Dana stopped pacing and said, “A few weeks, you said. What’s the holdup?”
“Eduardo took the cash I’d been saving,” Lucas said. “I’ve only been able to put away a little more since then.”
“Makes sense.”
“Dana, spit it out.” Lucas sounded almost angry. “What are you going to tell the others?”
“Nothing.”
“Don’t lie to me.”
“You heard me. I won’t say anything.” Dana’s expression was flat, but she sounded sincere. “Let’s go back.”
“They’ll ask why we aren’t digging,” I said, unsure whether the crisis could really be over.
“And we’ll tell them it’s too damn hot down here for Satan to have a steam bath. I get the feeling we’ve all been through enough today already.” Dana headed toward the exit, then glanced back at us. “Come on, everybody.”
There didn’t seem to be anything to do but follow her. None of us said one word on the way back.
Saying that night felt tense would be a massive understatement.
Throughout dinner, Lucas and I sat next to each other, trying not to stare at Dana or Raquel. We were eating plain rice for about the tenth day in a row, and every grain seemed to stick in my throat. Raquel and Dana didn’t look at us. In fact, they were making such a point of not looking at us that I felt like everyone would surely notice.
Instead, the others were wrapped up in different concerns.
“For his own safety, Lucas needs to keep moving from cell to cell from now on,” Eliza said, stabbing at her plate of rice with a plastic spork. “Or at least until we’ve taken care of Mrs. Bethany.”
Easier said than done, I thought. Black Cross’s best hunters had gone against Mrs. Bethany three times in the past few months, and she’d killed at least a dozen of them without taking a scratch.
Kate hadn’t really been eating since Eduardo died. She simply pushed the rice around on her plate, making little grooves. “You’re telling me I can’t keep my son with me any longer?”
Eliza didn’t flinch. “I’m saying you should dissolve your cell.”

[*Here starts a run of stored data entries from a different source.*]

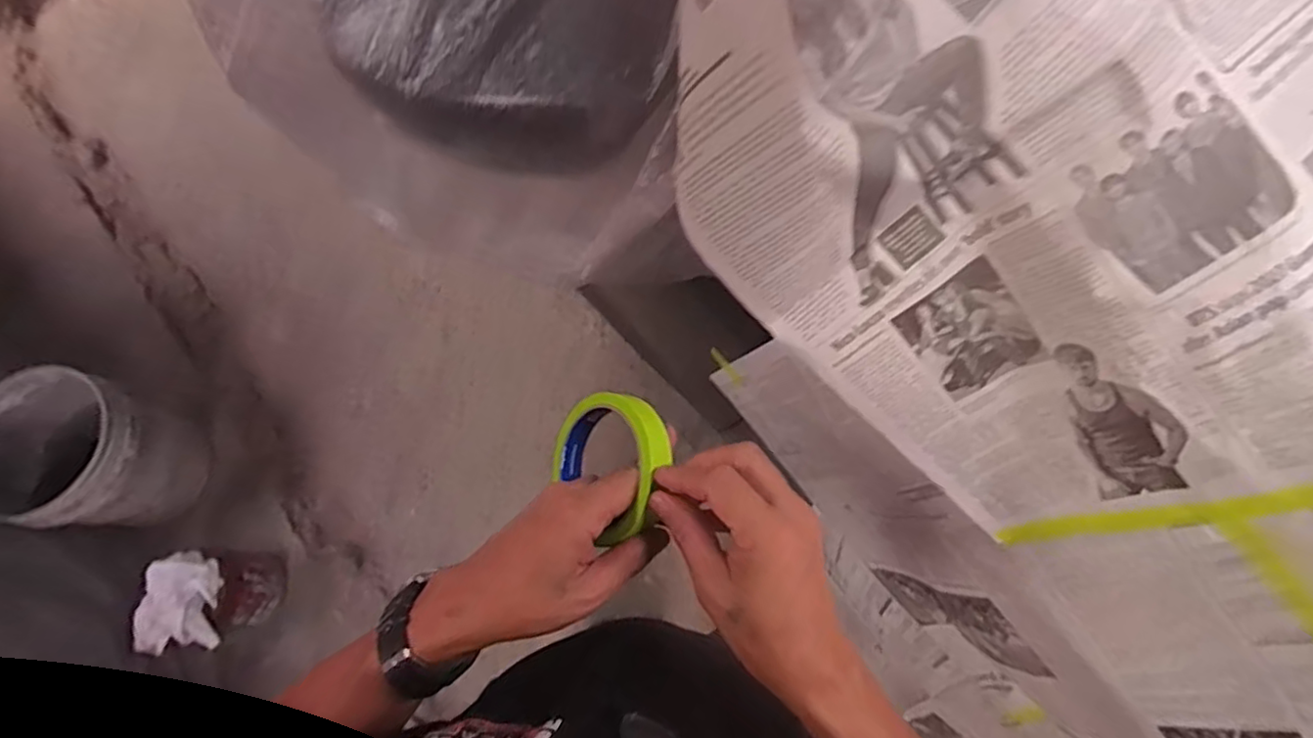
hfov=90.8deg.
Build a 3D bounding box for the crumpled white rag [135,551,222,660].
[{"bbox_3d":[-0.823,0.406,1.119,0.099,0.089,0.169,6,71,4],"label":"crumpled white rag"}]

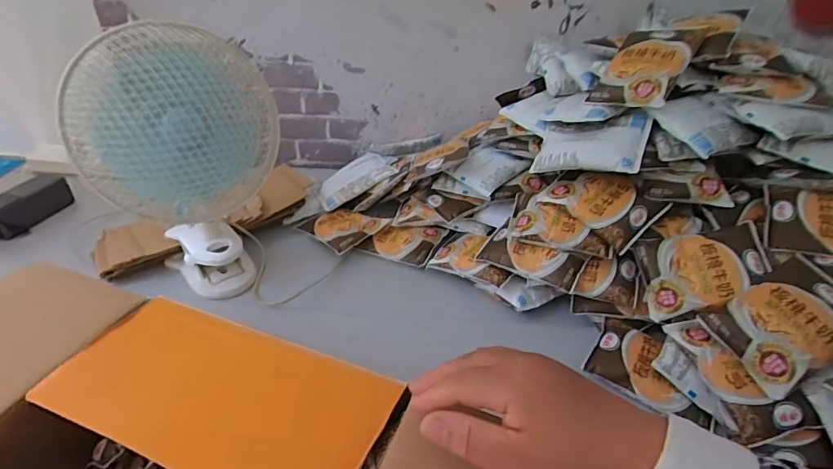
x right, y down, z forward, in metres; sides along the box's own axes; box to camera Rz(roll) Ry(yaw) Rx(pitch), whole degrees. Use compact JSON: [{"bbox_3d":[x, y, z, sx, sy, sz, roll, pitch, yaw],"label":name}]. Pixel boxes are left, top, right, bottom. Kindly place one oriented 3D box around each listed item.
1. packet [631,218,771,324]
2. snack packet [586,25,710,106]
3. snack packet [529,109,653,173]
[{"bbox_3d":[0.321,0.037,0.536,0.129,0.020,0.097,-12,57,13],"label":"packet"},{"bbox_3d":[0.283,-0.212,0.594,0.095,0.016,0.125,21,71,43],"label":"snack packet"},{"bbox_3d":[0.219,-0.118,0.603,0.127,0.017,0.099,7,55,32],"label":"snack packet"}]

“We’ve been together awhile,” Dana said. It was the first time she’d talked all night. Lucas and I both flinched. “Practically my whole life, and Lucas’s, too.”
“The cell should’ve been a lot more fluid long before now,” Eliza said. “You know that.”
“Yeah,” Kate said. “I know that.” She let her spork fall to her plate.
I saw the tension knotting the muscles of Lucas’s shoulders. As claustrophobic and demanding as the life was, despite the zealotry Lucas had outgrown, his Black Cross cell remained the only sort of home or family he’d ever known. I knew how lost he had to feel, how alone. Sometimes, despite everything, I missed Evernight Academy—where at least I’d been warm and comfortable every night, and had as much as I wanted to eat, and knew that my parents were looking after me.